翌日、ベガルタ仙台の手倉森誠監督が見舞いに来てくれた。退院後、コメやおむつをコーチらが届けてくれた。周囲の支援に感謝は尽きない。風邪もめったにひかず、ほとんど医者に掛からない虎ちゃん。ことし3月からは体操教室に通い運動能力は伸び盛りだ。

「あの日に生まれたことを思うと、命さえあればいい。優しい子になってほしい」と史佳さん。誠さんはJリーグ元年の1993年に仙台育英高から横浜フリューゲルスに入り、ベガルタ仙台などで活躍したFWだ。「サッカー、サッカー」と言う機会が増えてきた虎ちゃんに期待を抱く。「まずはベガルタのスクールかな」

以前の講演でも大谷徹奘さんが言われていたように、現在に生きる人は単なる今を生きているのではなく、過去から未来へと命を繫げる中今といって、先人から引き継いだものをないがしろにせず、子孫に伝えていく大切な役割を持っていると言います。

それだけに今回の震災でも、多くの方々が無念の死を遂げられただけに、生き残った人たちが亡くなられた方々の命を無駄にしない生き方をしなければいけないものと強く感じます。ですから今さえよければいいといった生き方は絶対できないものです。

上に記したように大変な思いをしてこの世に生まれてきた命は、本当に貴重で尊いものです。きっと先人の思いも兼ね備えた、優しい人間になるのではないでしょうか。
* * * * *
• **設問**:
A – 本文によると、虎ちゃんがことし3月から通っているのはどこか。
B – 本文の「翌日、ベガルタ仙台の手倉森誠」から「役割を持っていると言います。」までのすべてを、そのまま書き写すこと。
* * * * *
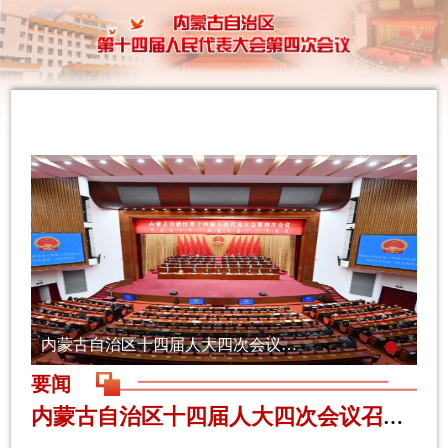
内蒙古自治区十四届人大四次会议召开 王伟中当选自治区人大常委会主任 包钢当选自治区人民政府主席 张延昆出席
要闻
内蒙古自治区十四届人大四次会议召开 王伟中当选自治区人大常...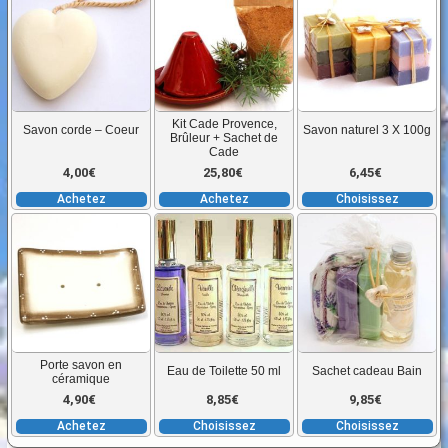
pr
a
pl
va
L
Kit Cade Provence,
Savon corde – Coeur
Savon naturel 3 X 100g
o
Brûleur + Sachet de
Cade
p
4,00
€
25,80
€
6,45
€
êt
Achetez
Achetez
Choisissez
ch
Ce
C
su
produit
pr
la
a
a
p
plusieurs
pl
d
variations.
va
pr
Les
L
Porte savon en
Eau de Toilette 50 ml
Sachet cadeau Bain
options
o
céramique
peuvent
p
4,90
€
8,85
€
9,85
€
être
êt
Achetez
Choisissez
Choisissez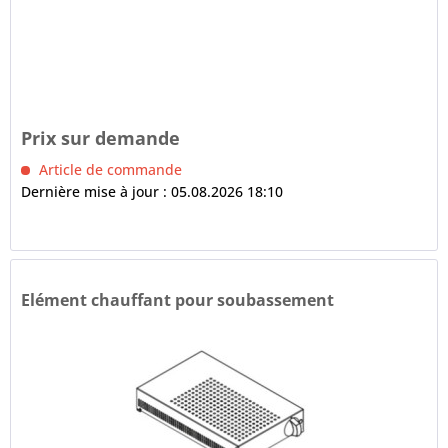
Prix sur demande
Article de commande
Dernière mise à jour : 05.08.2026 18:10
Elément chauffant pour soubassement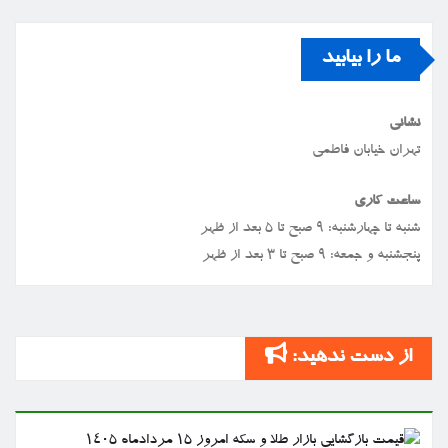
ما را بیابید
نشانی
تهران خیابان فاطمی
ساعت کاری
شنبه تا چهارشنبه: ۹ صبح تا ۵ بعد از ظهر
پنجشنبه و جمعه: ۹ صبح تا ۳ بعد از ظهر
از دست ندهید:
* * * * *
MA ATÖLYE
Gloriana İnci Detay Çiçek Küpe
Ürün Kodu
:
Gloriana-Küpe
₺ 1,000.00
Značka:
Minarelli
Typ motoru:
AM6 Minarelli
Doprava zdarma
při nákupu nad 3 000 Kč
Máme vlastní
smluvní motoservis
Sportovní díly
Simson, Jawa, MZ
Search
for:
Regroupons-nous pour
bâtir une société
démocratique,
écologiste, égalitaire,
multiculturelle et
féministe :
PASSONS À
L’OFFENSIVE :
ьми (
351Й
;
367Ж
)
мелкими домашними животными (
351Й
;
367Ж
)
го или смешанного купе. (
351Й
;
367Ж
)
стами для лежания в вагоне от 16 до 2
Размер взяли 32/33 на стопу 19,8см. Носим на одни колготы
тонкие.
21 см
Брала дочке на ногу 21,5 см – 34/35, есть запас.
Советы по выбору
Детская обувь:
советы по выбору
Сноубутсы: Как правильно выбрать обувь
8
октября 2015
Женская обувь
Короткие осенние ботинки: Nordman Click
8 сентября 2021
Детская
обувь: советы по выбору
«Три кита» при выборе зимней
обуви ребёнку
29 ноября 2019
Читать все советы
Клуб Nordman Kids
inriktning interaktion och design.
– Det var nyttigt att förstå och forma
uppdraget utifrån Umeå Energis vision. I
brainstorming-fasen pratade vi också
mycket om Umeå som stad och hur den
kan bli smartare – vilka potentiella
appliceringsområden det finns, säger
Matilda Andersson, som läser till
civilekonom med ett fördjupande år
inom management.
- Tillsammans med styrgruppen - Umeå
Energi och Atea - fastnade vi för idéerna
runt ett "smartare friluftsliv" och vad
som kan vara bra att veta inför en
* * * * *
• **想定解答**:
A – 体操教室

B –
翌日、ベガルタ仙台の手倉森誠監督が見舞いに来てくれた。退院後、コメやおむつをコーチらが届けてくれた。周囲の支援に感謝は尽きない。風邪もめったにひかず、ほとんど医者に掛からない虎ちゃん。ことし3月からは体操教室に通い運動能力は伸び盛りだ。

「あの日に生まれたことを思うと、命さえあればいい。優しい子になってほしい」と史佳さん。誠さんはJリーグ元年の1993年に仙台育英高から横浜フリューゲルスに入り、ベガルタ仙台などで活躍したFWだ。「サッカー、サッカー」と言う機会が増えてきた虎ちゃんに期待を抱く。「まずはベガルタのスクールかな」

以前の講演でも大谷徹奘さんが言われていたように、現在に生きる人は単なる今を生きているのではなく、過去から未来へと命を繫げる中今といって、先人から引き継いだものをないがしろにせず、子孫に伝えていく大切な役割を持っていると言います。